RAG That Holds Up in Production
Most RAG demos look great and most RAG systems quietly disappoint, because the demo never stressed retrieval. The model is rarely the bottleneck. The retrieval and the chunking are.
Garbage chunks, garbage answers
Retrieval quality is capped by chunk quality. Documents that parse badly (watermarked PDFs, image-only pages, broken tables) produce chunks the retriever cannot use. Fix ingestion before you tune anything downstream.
Hybrid retrieval beats pure vector
Dense embeddings miss exact terms; lexical search misses paraphrase. Combining dense and sparse (lexical) retrieval catches both. A good embedding model plus hybrid search is a stronger default than either alone.
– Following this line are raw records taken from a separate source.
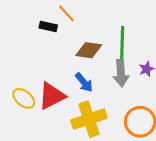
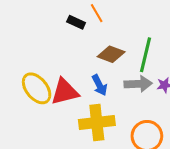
gray arrow: (121, 73) -> (138, 84), turned -100
yellow ellipse: (24, 98) -> (37, 88), size x1.4

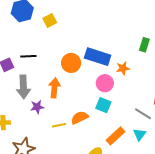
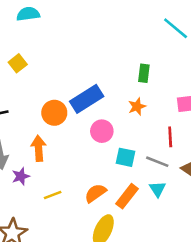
blue rectangle: (98, 57) -> (87, 99), turned -40
orange star: (123, 68) -> (137, 107), moved
cyan square: (103, 105) -> (125, 157), moved
orange semicircle: (80, 118) -> (95, 193), moved

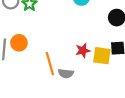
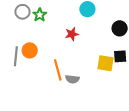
red star: (83, 50) -> (72, 34), moved

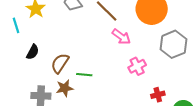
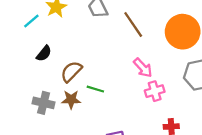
cyan line: (16, 25) -> (31, 21), turned 56
pink arrow: (121, 37) -> (143, 68), moved

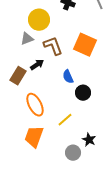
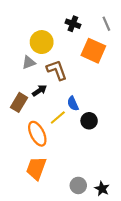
orange square: (85, 45) -> (93, 51), moved
yellow line: (65, 120) -> (58, 118), moved
black star: (89, 140) -> (102, 189), moved

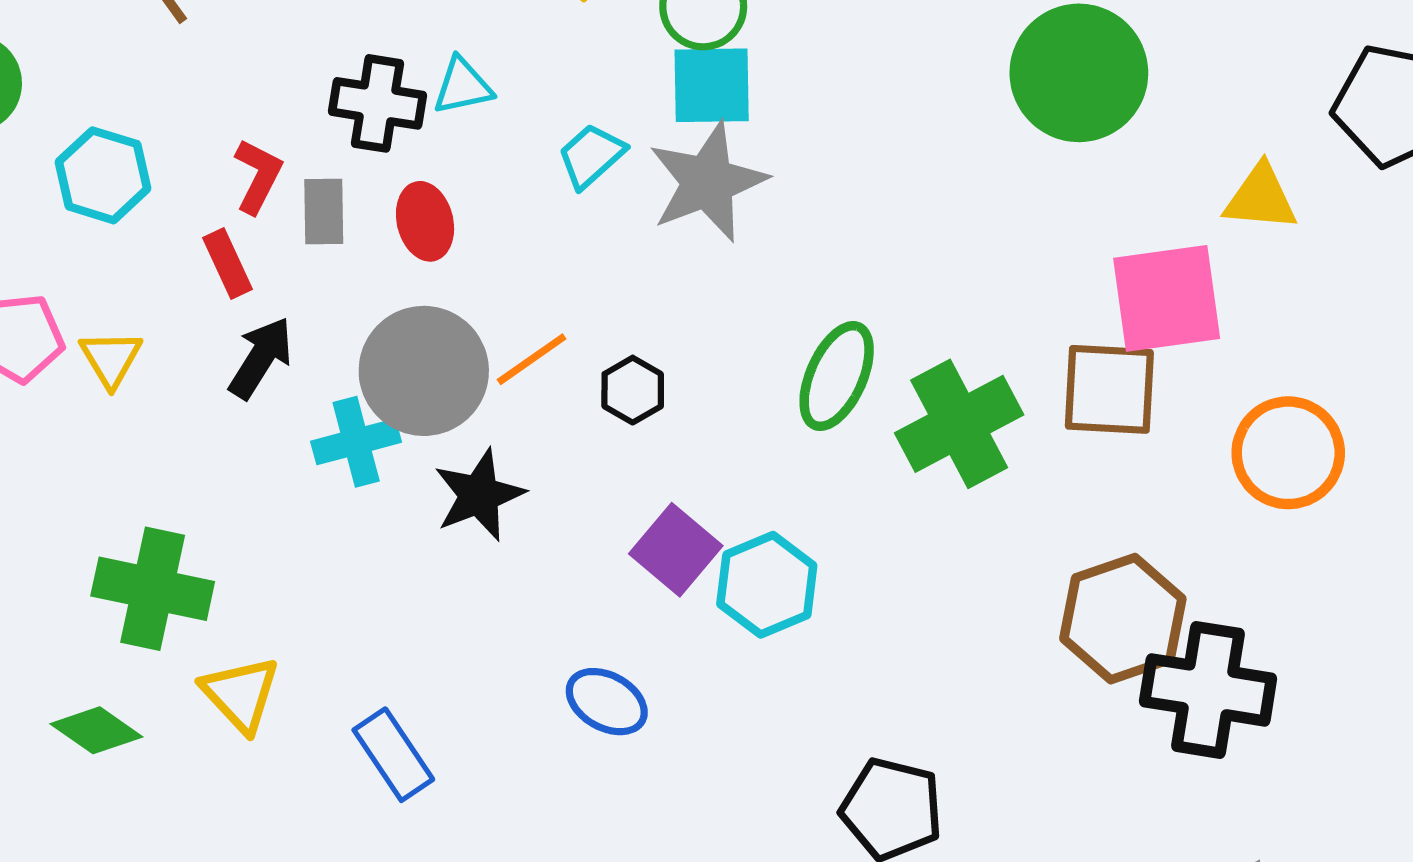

Rerank, but watch the dilution
A reranker over a candidate set sharpens results, but feeding it too many low-quality candidates can dilute the good ones and add latency. Tune the candidate ceiling deliberately rather than maximizing it.
Cite or it did not happen
In production RAG, an answer without traceable sources is a liability. Return the supporting passages alongside the answer so a human can verify, and so you can debug what the model actually retrieved.
Build the eval before you optimize
You cannot improve what you cannot measure. A fixed benchmark of questions with expected sources, scored on recall and answer accuracy, turns “I think this is better” into “this is 3 points better or it is not shipping.”